Direct exporting has great significance in international trade owing to its unique advantages. An organisation, regardless of its nature and size can resort to export direct if their products after conducting research are found to be in demand in another market place abroad. Direct exporting is evidently a very effective marketing strategy for any organisation that plans to enhance their market share and return on investment.
If you are looking to direct export without any intermediaries or middlemen in another foreign market place, there are indeed some factors that directly affect its successful implementation. The following are to be checked in with before a firm or an exporter plans to take up direct export as part of the business expansion process.
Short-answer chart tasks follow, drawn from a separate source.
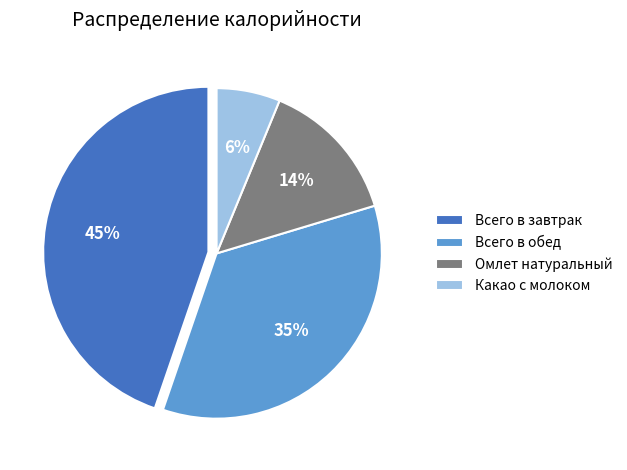

Which category has the smallest portion of the pie?

Какао с молоком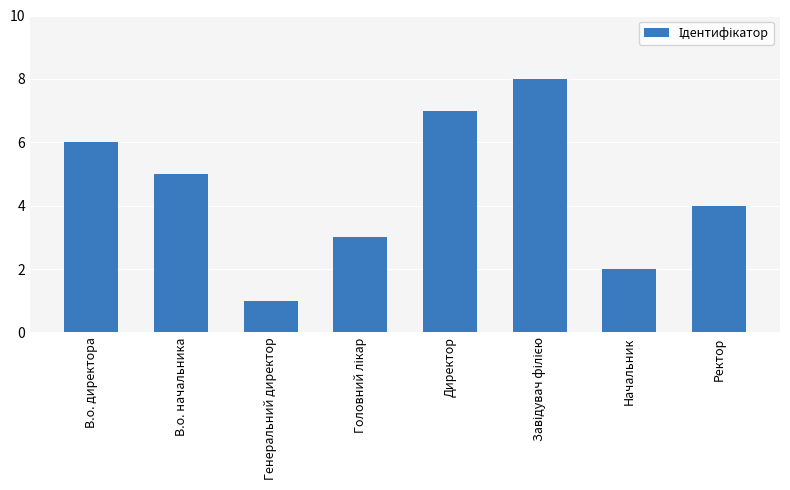

At which label is the value closest to 4?

Ректор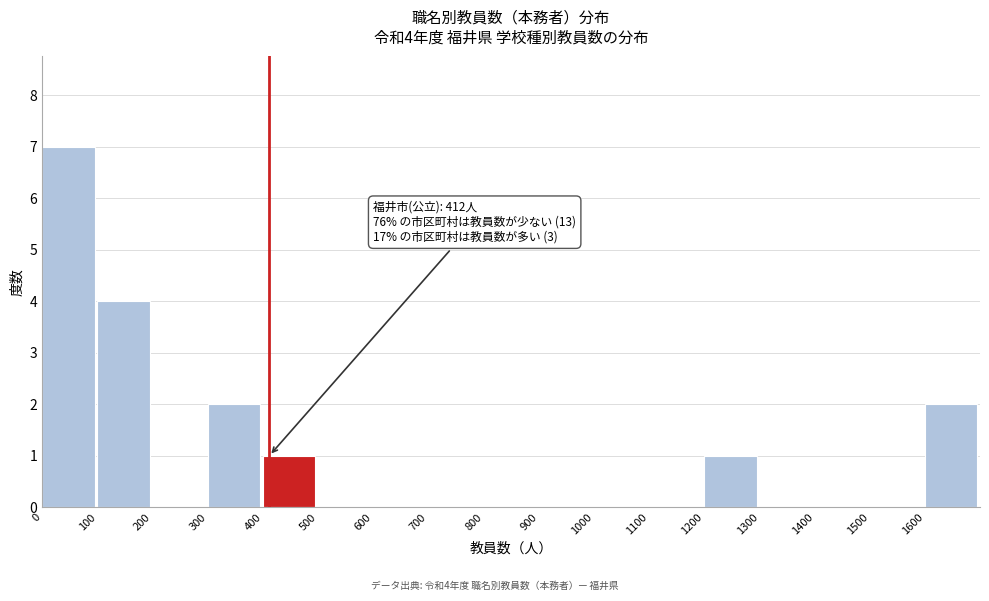

Over which range of the x-axis is the bar tallest?

0 to 100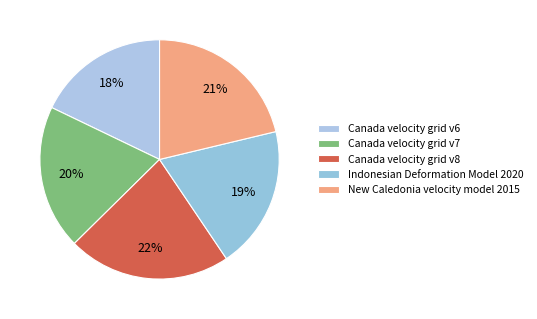

Count the number of slices in the pie.

5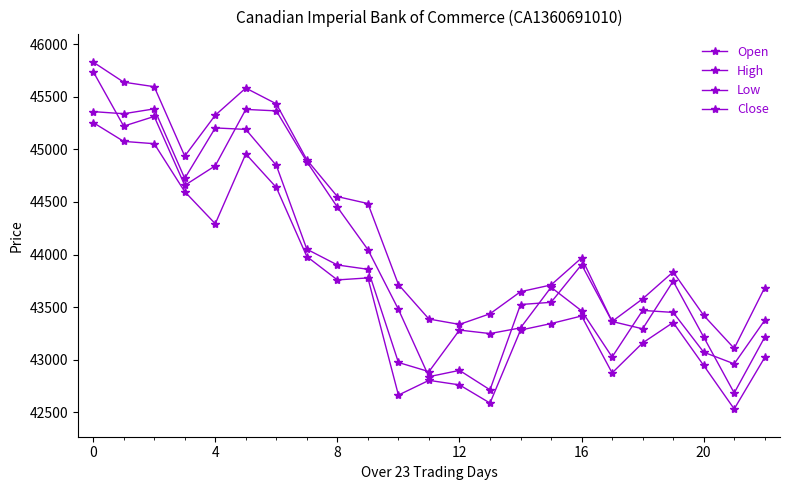

True or false: High and Close cross at least once.

False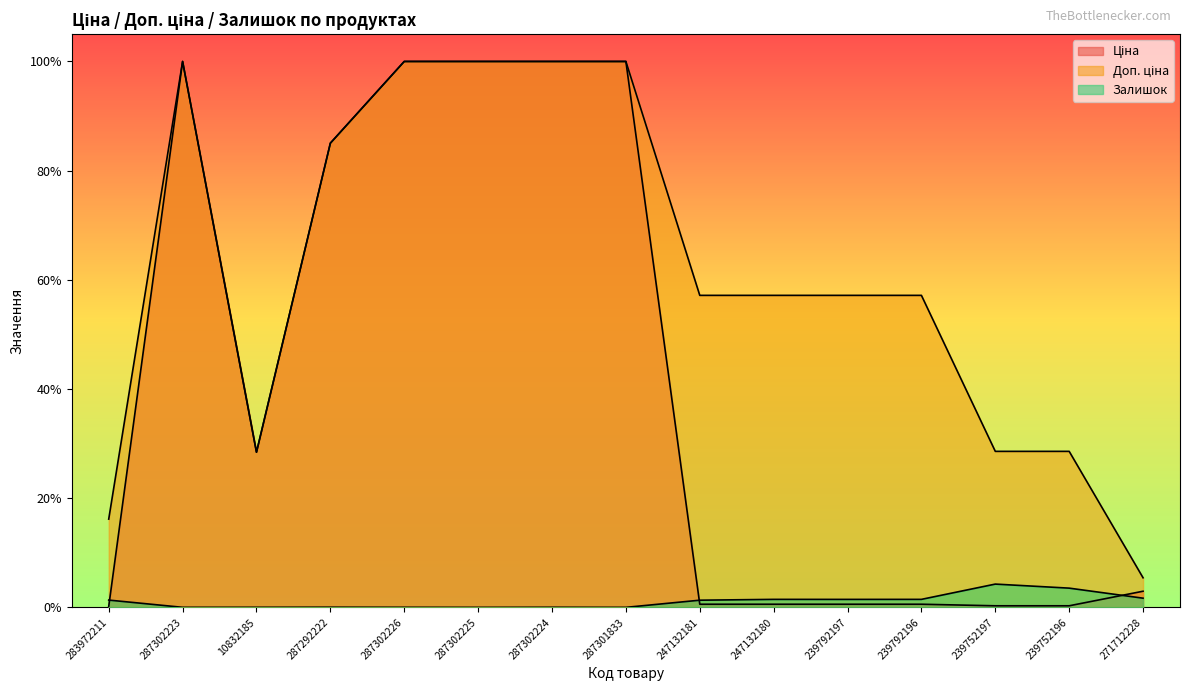

At which category does the chart reach its peak across all series?

287302223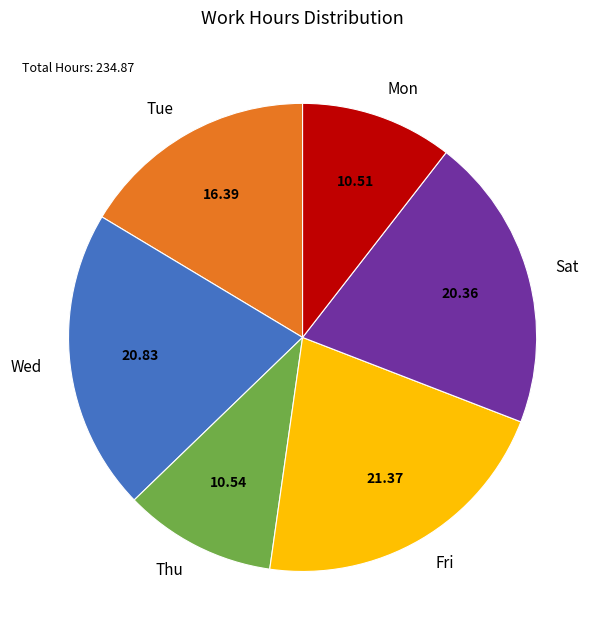

Is the sum of Wed and Mon greater than half?

No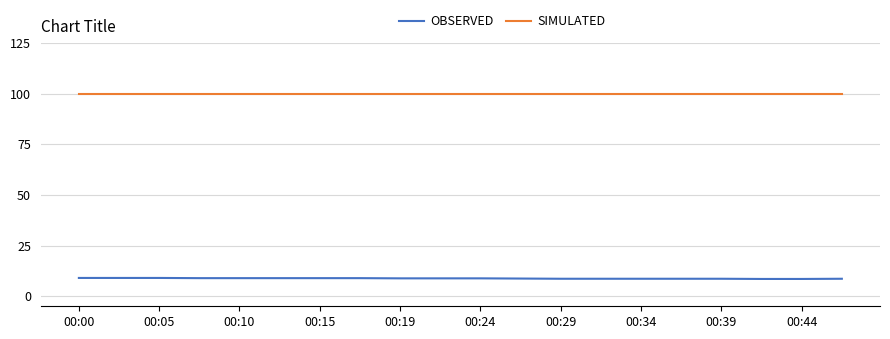

Count the number of categories in the chart.

20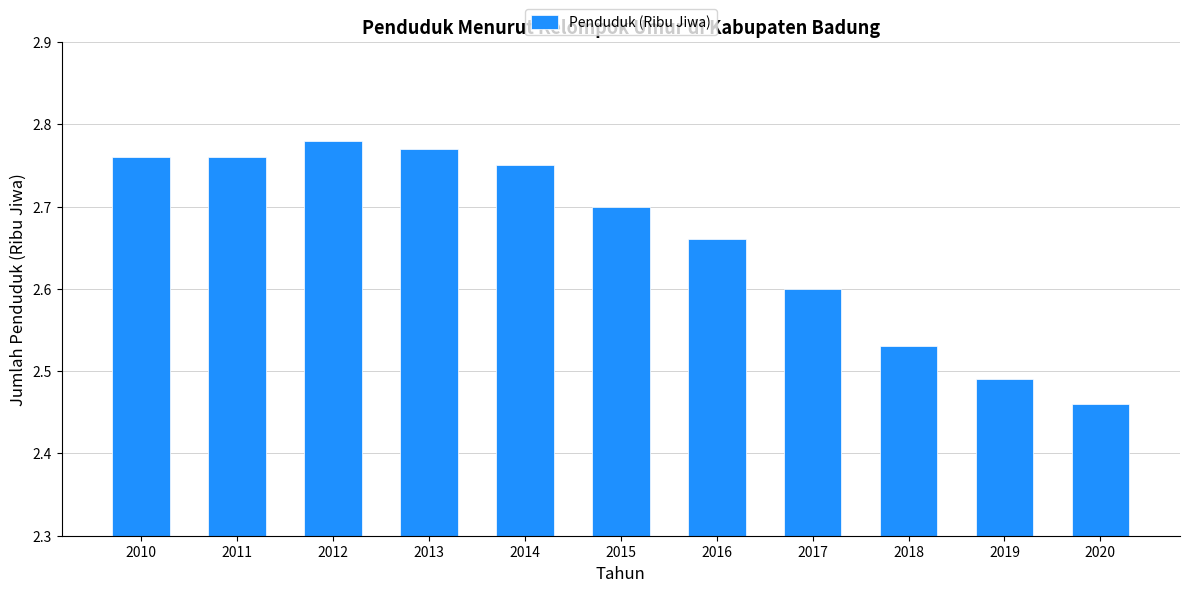

True or false: the data shows 0.9 at 2017.

False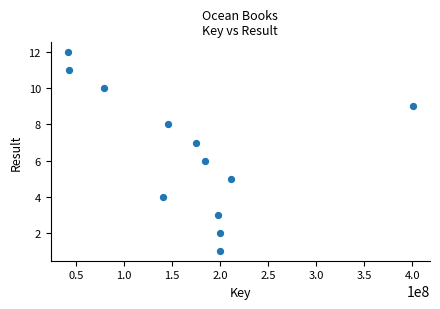

What is the range of X values (max minus min)?

358641414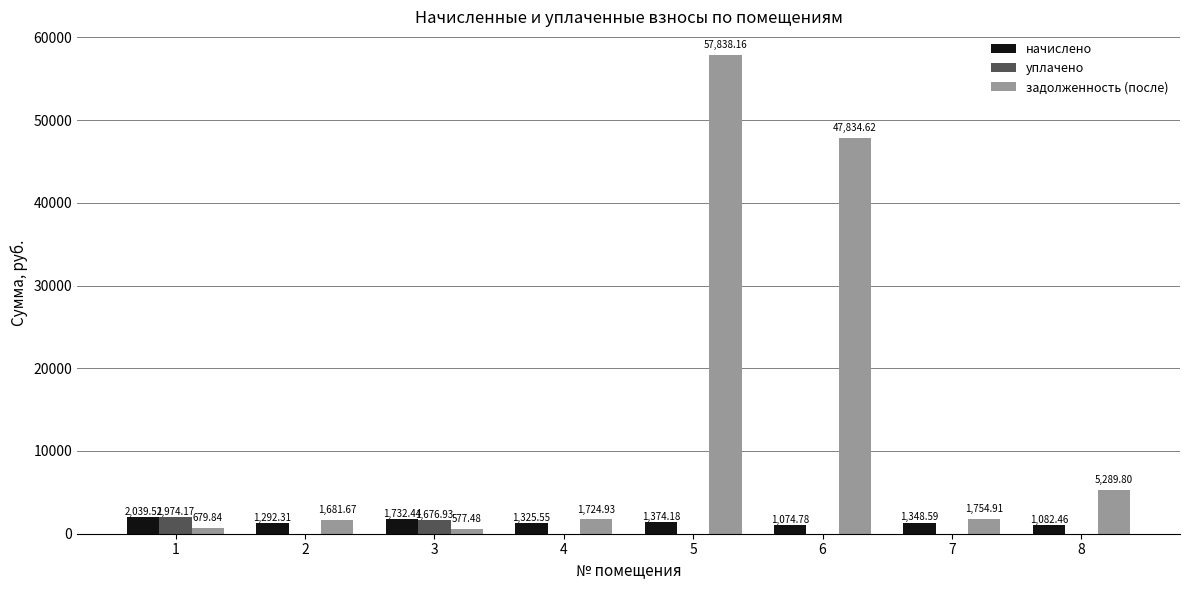

What is the sum of all уплачено values?

3651.1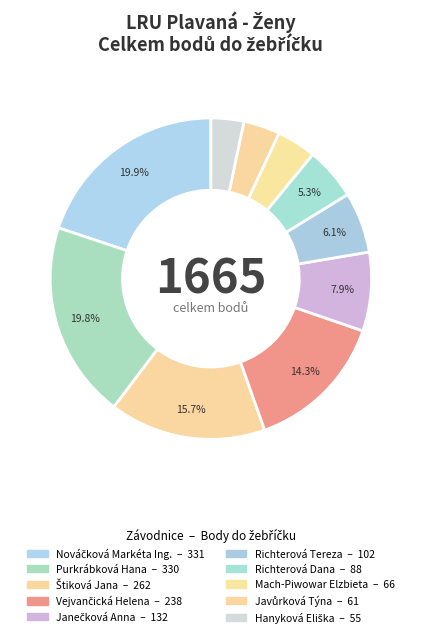

How many segments does this pie chart have?

10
- Exporter should be ready to initiate the whole process on his own
- The target market should be readily accessible
- The target market has similar customs and regulations prevailing in exporter’s country
- Consider the distance to which goods are transported
- Means of transportation of goods
- Independently handle risks of losses during shipping and storage
- Lot of investments should be carried out for sales and marketing activities
- Able to handle risks as a result of political and economic instability in the target market
Despite these limitations, direct exporting offers a plethora of opportunities for a firm to expand its share in international trade. It helps direct exporting companies to have greater control over the positioning of the products in foreign markets unlike in the case of indirect exporting. Direct exporting assists a firm to aim for long term growth by expanding their share of business in foreign markets.